Menurut Rio, kebijakan tersebut berpotensi merugikan konsumen, terutama jika e-wallet yang diblokir tidak terlibat dalam tindak pidana.
"YLKI meminta PPATK tidak kembali menyulitkan konsumen dengan memblokir akun e-wallet mereka. Sebaiknya rencana ini diurungkan," kata Rio dalam keterangannya pada Minggu, 10 Agustus 2025.

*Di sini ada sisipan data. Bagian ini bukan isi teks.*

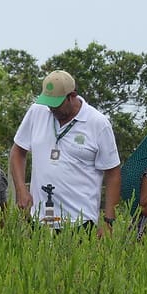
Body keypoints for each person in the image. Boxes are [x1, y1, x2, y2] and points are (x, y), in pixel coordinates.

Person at [10, 69, 121, 233]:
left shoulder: (98, 123)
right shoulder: (37, 111)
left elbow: (113, 173)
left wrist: (108, 221)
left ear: (72, 96)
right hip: (39, 220)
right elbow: (17, 152)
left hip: (80, 222)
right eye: (48, 103)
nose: (51, 109)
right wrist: (21, 189)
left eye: (56, 104)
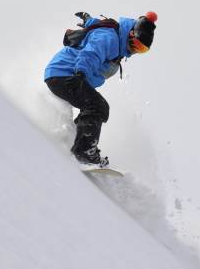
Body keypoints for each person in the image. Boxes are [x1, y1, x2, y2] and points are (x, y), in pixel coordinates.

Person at [44, 11, 157, 166]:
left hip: (64, 74)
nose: (135, 50)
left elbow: (98, 28)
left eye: (141, 50)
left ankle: (79, 141)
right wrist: (81, 72)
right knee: (97, 106)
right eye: (137, 45)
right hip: (66, 74)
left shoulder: (116, 39)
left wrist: (89, 20)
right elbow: (91, 54)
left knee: (95, 105)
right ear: (131, 34)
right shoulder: (109, 38)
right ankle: (84, 151)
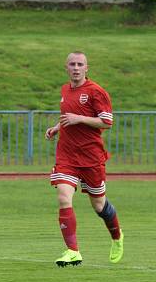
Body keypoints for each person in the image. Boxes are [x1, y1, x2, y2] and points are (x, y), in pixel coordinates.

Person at [46, 51, 123, 267]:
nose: (76, 67)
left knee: (99, 205)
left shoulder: (96, 92)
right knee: (63, 197)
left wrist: (78, 119)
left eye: (80, 64)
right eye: (72, 64)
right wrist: (56, 127)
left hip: (91, 157)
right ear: (66, 67)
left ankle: (117, 237)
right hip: (67, 155)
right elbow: (68, 117)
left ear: (86, 68)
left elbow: (107, 122)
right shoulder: (65, 90)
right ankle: (73, 251)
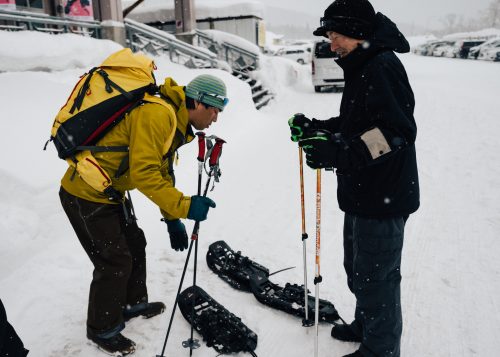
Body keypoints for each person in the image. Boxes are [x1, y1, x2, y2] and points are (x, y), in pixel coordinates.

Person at [59, 74, 228, 355]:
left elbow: (162, 171)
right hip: (85, 194)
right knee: (114, 260)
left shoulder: (173, 120)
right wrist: (184, 207)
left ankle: (131, 304)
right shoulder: (157, 115)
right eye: (214, 110)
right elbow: (144, 173)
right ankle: (102, 328)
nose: (215, 119)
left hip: (109, 191)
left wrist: (172, 217)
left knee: (135, 244)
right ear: (197, 103)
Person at [289, 0, 419, 356]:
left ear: (358, 33)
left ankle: (380, 348)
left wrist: (340, 154)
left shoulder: (381, 66)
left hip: (384, 195)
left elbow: (395, 133)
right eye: (329, 36)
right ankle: (366, 324)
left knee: (377, 278)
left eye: (336, 36)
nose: (332, 45)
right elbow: (357, 125)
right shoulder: (362, 65)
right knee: (359, 270)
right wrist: (318, 129)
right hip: (363, 193)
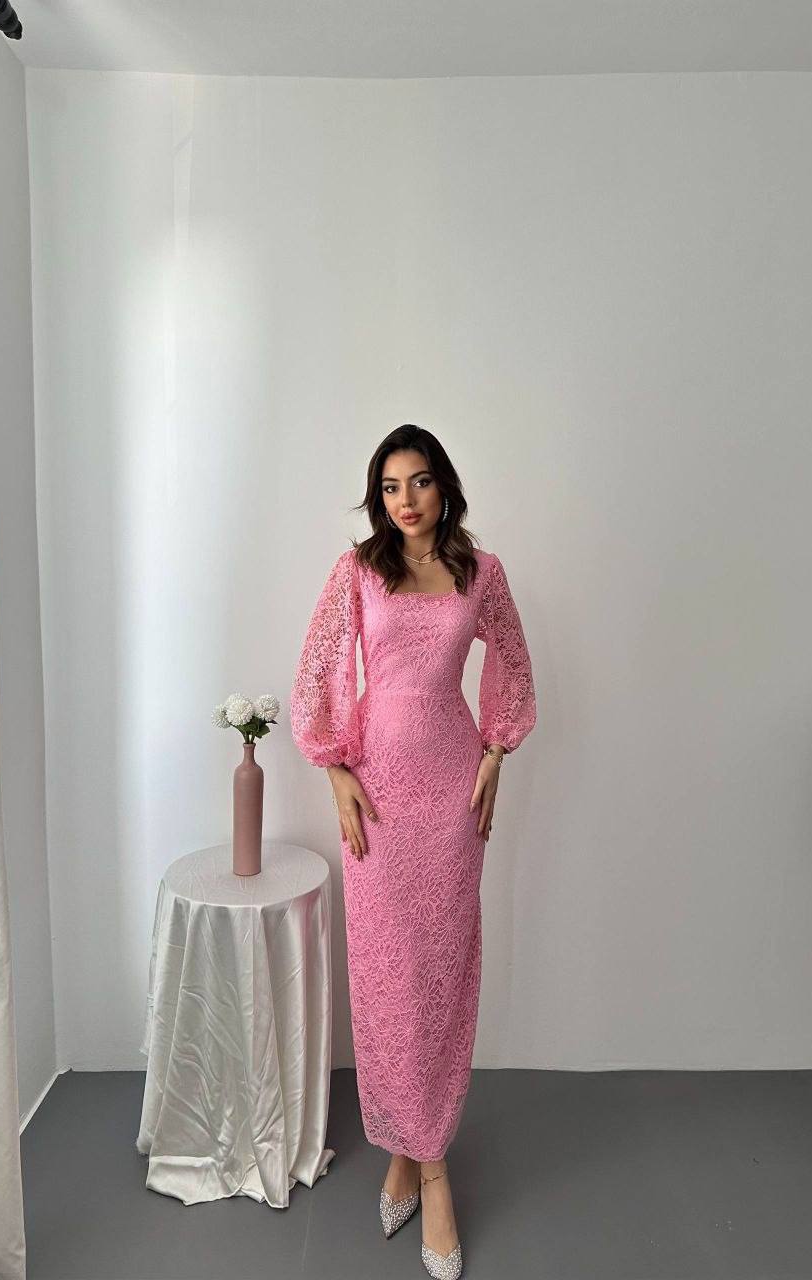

Rio menyatakan bahwa kebijakan pemblokiran seharusnya difokuskan pada penindakan di hulu, yakni terhadap rekening yang digunakan oleh pelaku judi online atau bisnis ilegal lainnya.
Bukan pada akun konsumen yang tidak terkait dengan aktivitas ilegal.
"Seharusnya PPATK memburu rekening hulu para perusahaan judi online atau pelaku usaha yang berbisnis ilegal. Bukan memblokir akun e-wallet konsumen yang tidak berdosa," tegas Rio.
YLKI juga menuntut transparansi penuh dari PPATK mengenai rencana pemblokiran ini.
Rio menilai bahwa wacana pemblokiran ini semakin memunculkan ketidakpercayaan publik, apalagi setelah sebelumnya ada pemblokiran terhadap rekening dormant yang menimbulkan protes banyak pihak.
"PPATK harus memberikan penjelasan yang jelas mengenai alasan pemblokiran, jumlah rekening atau akun e-wallet yang diblokir, serta total dana yang ikut dibekukan. Kami ingin informasi yang konkret untuk menghindari spekulasi di masyarakat," lanjut Rio.
Menanggapi hal ini, Kepala PPATK Ivan Yustiavandana menegaskan bahwa pemblokiran hanya akan dilakukan terhadap e-wallet yang digunakan untuk transaksi ilegal, seperti judi online.
Ivan memastikan bahwa PPATK tidak akan memblokir e-wallet yang dormant atau tidak aktif.